Nell is the mother of Hamm and the husband of Nagg. Like her husband, she has no legs and lives in one of the garbage cans situated at the rear of the stage. Like all names in the play, hers carries a secondary meaning, suggesting a death knell, the sound made by a tolling church bell to announce a death. She is the only character who does not reach the end of the play and, presumably, cannot begin the same cycle again the following day. The death knell caused by her passing sends her husband Nagg into a weeping state but her death does not reverberate far. Neither Clov nor Hamm are particularly interested in her death. Clov inspects her can and announces that she has no pulse, whereupon Hamm swiftly moves on to another subject.
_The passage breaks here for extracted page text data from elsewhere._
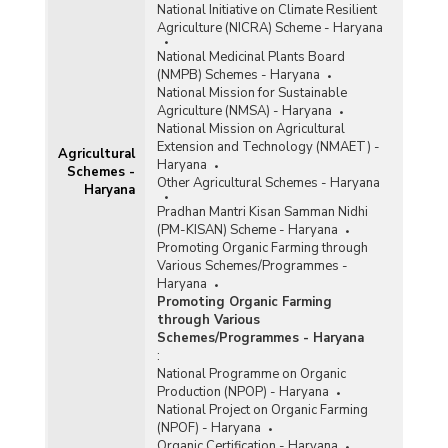
National Initiative on Climate Resilient
Agriculture (NICRA) Scheme - Haryana
National Medicinal Plants Board
(NMPB) Schemes - Haryana
National Mission for Sustainable
Agriculture (NMSA) - Haryana
National Mission on Agricultural
Extension and Technology (NMAET) -
Agricultural
Haryana
Schemes -
Other Agricultural Schemes - Haryana
Haryana
Pradhan Mantri Kisan Samman Nidhi
(PM-KISAN) Scheme - Haryana
Promoting Organic Farming through
Various Schemes/Programmes -
Haryana
Promoting Organic Farming
through Various
Schemes/Programmes - Haryana
:
National Programme on Organic
Production (NPOP) - Haryana
National Project on Organic Farming
(NPOF) - Haryana
Organic Certification - Haryana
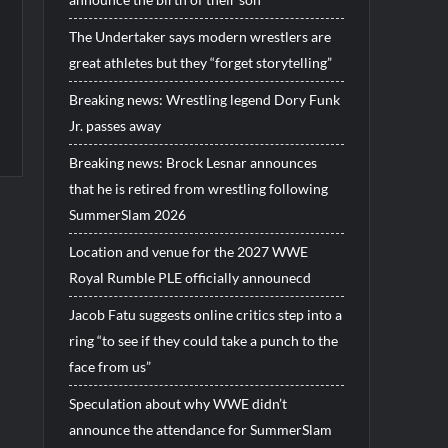
The Undertaker says modern wrestlers are
great athletes but they “forget storytelling”
Breaking news: Wrestling legend Dory Funk
Jr. passes away
Breaking news: Brock Lesnar announces
that he is retired from wrestling following
SummerSlam 2026
Location and venue for the 2027 WWE
Royal Rumble PLE officially announecd
Jacob Fatu suggests online critics step into a
ring “to see if they could take a punch to the
face from us”
Speculation about why WWE didn’t
announce the attendance for SummerSlam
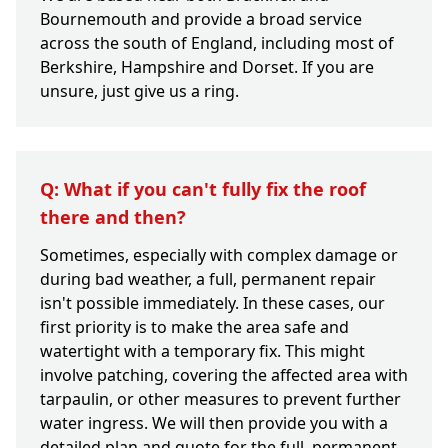
Bournemouth and provide a broad service
across the south of England, including most of
Berkshire, Hampshire and Dorset. If you are
unsure, just give us a ring.
Q: What if you can't fully fix the roof
there and then?
Sometimes, especially with complex damage or
during bad weather, a full, permanent repair
isn't possible immediately. In these cases, our
first priority is to make the area safe and
watertight with a temporary fix. This might
involve patching, covering the affected area with
tarpaulin, or other measures to prevent further
water ingress. We will then provide you with a
detailed plan and quote for the full, permanent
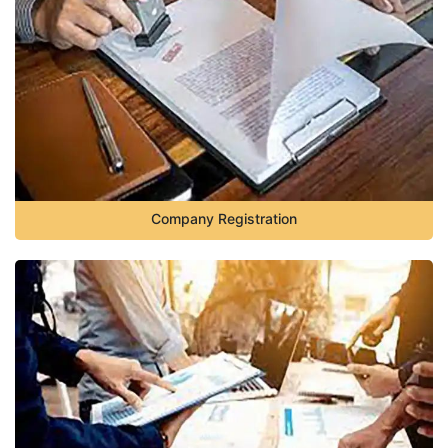
Company Registration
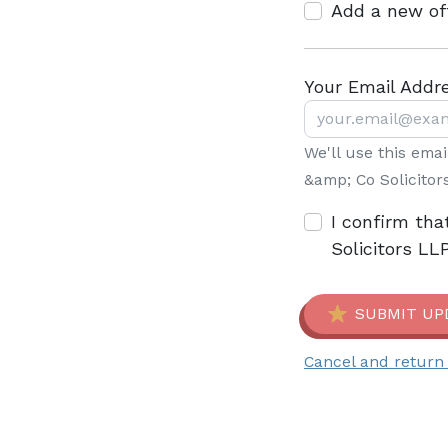
Add a new of
Your Email Addr
We'll use this ema
&amp; Co Solicitor
I confirm tha
Solicitors LL
SUBMIT UP
Cancel and return 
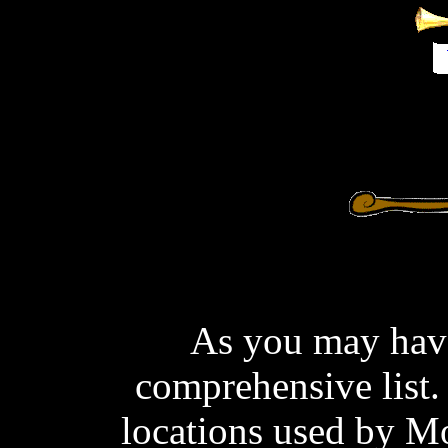
As you may have 
comprehensive list.
locations used by M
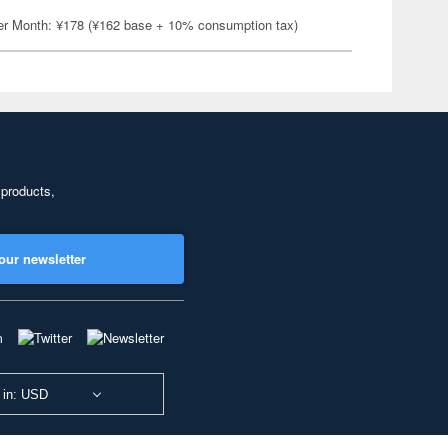
er Month: ¥178 (¥162 base + 10% consumption tax)
 products,
our newsletter
 in: USD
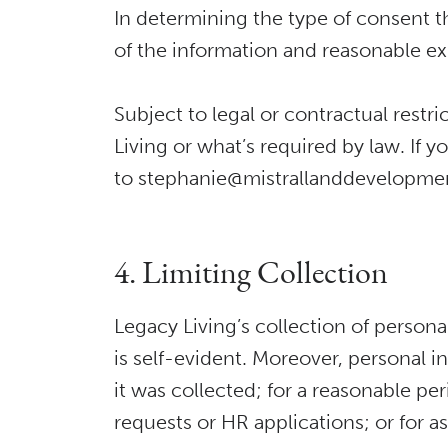
In determining the type of consent tha
of the information and reasonable ex
Subject to legal or contractual rest
Living or what’s required by law. If 
to stephanie@mistrallanddevelopment
4. Limiting Collection
Legacy Living’s collection of personal
is self-evident. Moreover, personal in
it was collected; for a reasonable per
requests or HR applications; or for a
The death of Nell does not sound very loudly.

In a post-apocalyptic world, where the characters know nothing but misery, her death has a very different meaning. She has escaped, she has defied the recurring cycle, and she is free from the oppressive sadness that defines their lives. The death knell, in fact, is a warning to others, a reminder of their miserable lives and the promise of finality. The other characters may grieve her death, but they are also envious.